Pro.Monitor V6.7
Trouble shooting
Monitors Guide
Trouble shooting
Monitors Guide
System replication in HANA is a key component to be resilient against hardware failures or data corruption. This monitor will check that the replication system is in the expected state, during its nominal and transition phases (init,sync). It will also check for reconnects and fail overs and notifies as soon as those situations are detected.
To start monitoring replication, create a new rule in the surveillance table. You can filter on the host and port number of the instance to customize the monitoring for specific nodes.
Expected mode: Define the expected mode of the replication, sends alarm if different
Error severity: Check for the replication status as visible in the system and send an alarm if in error
Fully recoverable: Check for the fully recoverable status as visible in the system and send an alarm if not as expected
Max init/sync/unknown time Check for the time spent in the corresponding state and send an alarm if the replication systems stays in that state for too long.

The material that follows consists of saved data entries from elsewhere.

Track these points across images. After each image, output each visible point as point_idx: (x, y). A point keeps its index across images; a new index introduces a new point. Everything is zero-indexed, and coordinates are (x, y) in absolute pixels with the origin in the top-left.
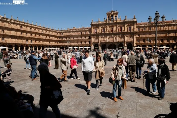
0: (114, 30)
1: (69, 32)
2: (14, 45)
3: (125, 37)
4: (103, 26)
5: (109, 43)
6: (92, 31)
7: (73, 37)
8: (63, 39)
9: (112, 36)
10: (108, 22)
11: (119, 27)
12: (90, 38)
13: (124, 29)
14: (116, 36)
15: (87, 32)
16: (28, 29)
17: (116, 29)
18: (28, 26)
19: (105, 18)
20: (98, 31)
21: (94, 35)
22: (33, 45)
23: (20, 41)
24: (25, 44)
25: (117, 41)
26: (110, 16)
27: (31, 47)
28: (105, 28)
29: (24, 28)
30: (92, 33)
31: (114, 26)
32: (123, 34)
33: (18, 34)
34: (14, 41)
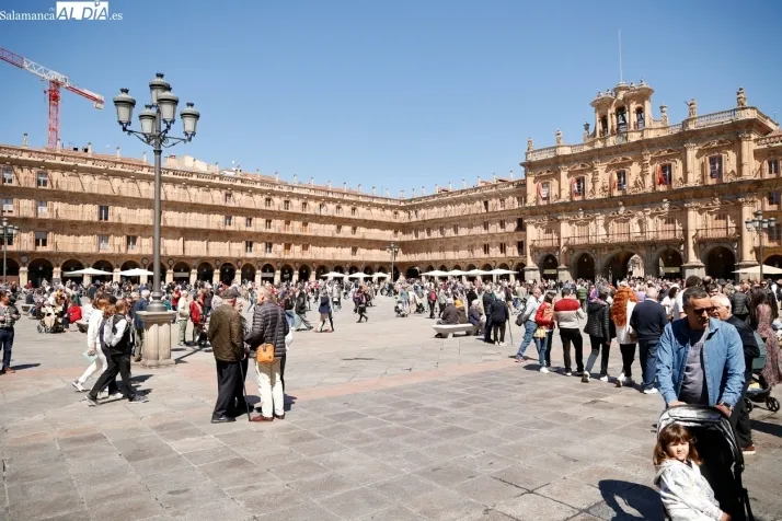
0: (631, 182)
1: (438, 204)
2: (195, 263)
3: (692, 214)
4: (579, 168)
5: (610, 247)
6: (529, 191)
7: (456, 223)
8: (417, 235)
9: (622, 210)
10: (599, 145)
11: (658, 166)
12: (521, 227)
13: (685, 172)
14: (640, 213)
15: (511, 198)
16: (258, 202)
17: (643, 175)
18: (256, 191)
19: (587, 127)
20: (554, 191)
21: (534, 212)
22: (276, 261)
23: (219, 250)
24: (238, 260)
25: (650, 236)
26: (609, 112)
27: (264, 271)
28: (589, 177)
29: (240, 200)
30: (531, 201)
31: (631, 163)
32: (680, 200)
33: (215, 221)
34: (196, 249)
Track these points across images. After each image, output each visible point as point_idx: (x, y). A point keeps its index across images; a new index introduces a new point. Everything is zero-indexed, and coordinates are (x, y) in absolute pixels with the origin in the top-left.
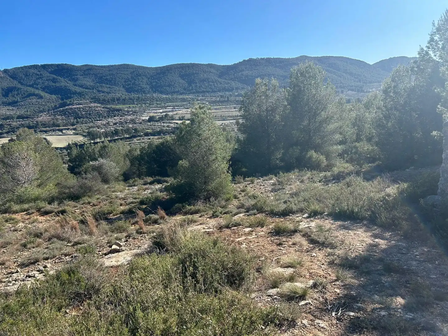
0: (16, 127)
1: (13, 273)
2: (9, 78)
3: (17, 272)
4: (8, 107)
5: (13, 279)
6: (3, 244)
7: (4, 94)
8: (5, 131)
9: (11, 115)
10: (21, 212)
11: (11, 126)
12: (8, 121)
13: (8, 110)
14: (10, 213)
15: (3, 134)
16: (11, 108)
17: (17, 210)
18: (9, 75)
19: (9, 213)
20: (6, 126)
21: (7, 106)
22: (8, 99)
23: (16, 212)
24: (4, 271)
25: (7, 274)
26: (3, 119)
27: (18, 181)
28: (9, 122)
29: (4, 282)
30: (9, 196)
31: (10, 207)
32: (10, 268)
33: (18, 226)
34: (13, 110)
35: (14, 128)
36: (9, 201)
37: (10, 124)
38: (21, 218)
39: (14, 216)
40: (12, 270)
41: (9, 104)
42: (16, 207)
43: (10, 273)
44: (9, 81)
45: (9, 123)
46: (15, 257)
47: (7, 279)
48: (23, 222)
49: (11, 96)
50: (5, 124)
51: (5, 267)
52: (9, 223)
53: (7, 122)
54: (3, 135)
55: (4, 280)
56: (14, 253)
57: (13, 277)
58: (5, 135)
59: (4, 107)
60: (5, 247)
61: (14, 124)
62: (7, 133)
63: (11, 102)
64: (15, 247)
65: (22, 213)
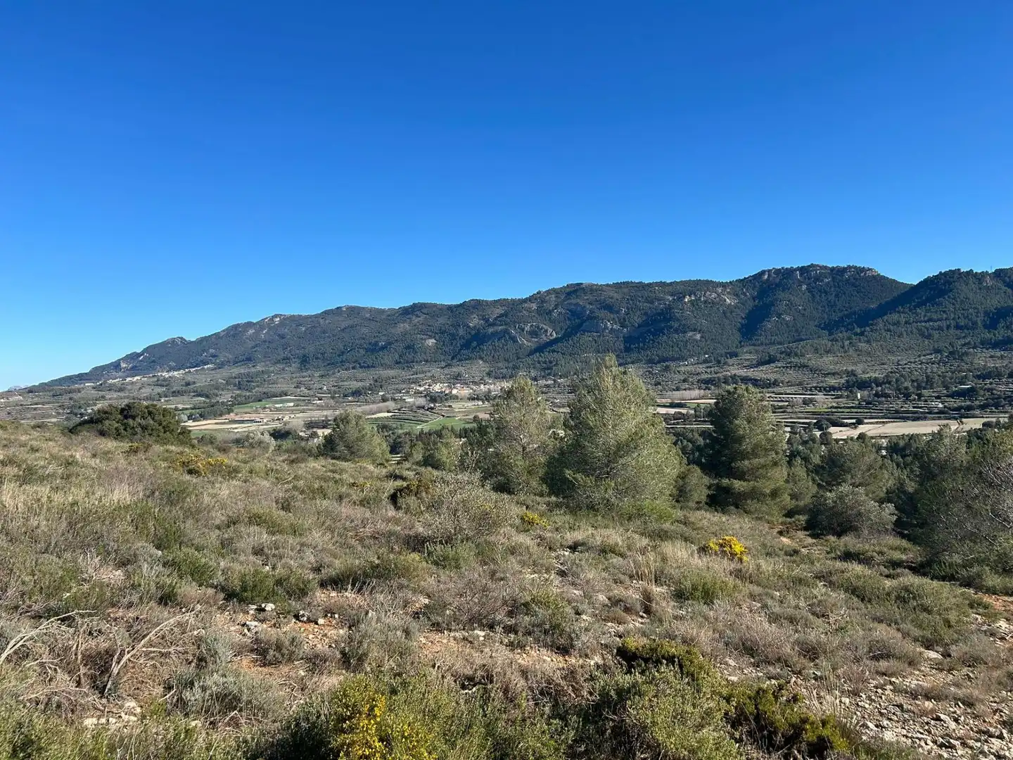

Reconnect/Failover count Check for reconnect or fail over situations. If the delta between now and last check is over threshold, send an alarm.
Parameter | Description |
---|---|
Active | To enable/disable a rule. |
Host | A filter on the host name of the instance |
Port | A filter on the port number of the instance |
Expected mode | Define the expected mode of the replication |
Error Severity | If not DISABLED, send an alarm if the replication status is in error. |
Fully recoverable Severity | if not DISABLED, send an alarm if the fully recoverable state is not true. |
Max init time | The maximum time spent in init state |
Max sync time | The maximum time spent in sync state |
Max UNKNOWN time | The maximum time spent in unknown state |
Max reconnect count | The maximum reconnects occurred since last check |
Max failover count | The maximum failovers occurred since last check |
Auto clear | If checked, the alarm will be cleared as soon as the alarm condition is not met anymore. |
Alarm tag | This field allows to add custom text within the alarm message. %MSG% variable will containthe actual generated message and can be used such as: “my_prefix %MSG% my_suffix”. By default, tagwill be used as prefix. |
enable Alarm | To enable alarm sending |
enable QOS | To enable metric sending |
metricId | metricUnit | metricTarget | metricDescription |
---|---|---|---|
REPLICATION_STATUS | Boolean | SITE/HOST/PORT | Send TRUE if the replication status is OK, FALSE instead |
REPLICATION_IS_SECONDARY_ACTIVE | Boolean | SITE/HOST/PORT | |
REPLICATION_IS_SECONDARY_FULLY_RECOVERABLE | Boolean | SITE/HOST/PORT | Send TRUE if the fully recoverable status is TRUE, FALSE instead |
REPLICATION_RECONNECT_COUNT | Reconnects | SITE/HOST/PORT | Sends the number of reconnects since last check |
REPLICATION_FAILOVER_COUNT | Failovers | SITE/HOST/PORT | Sends the number of failovers since last check |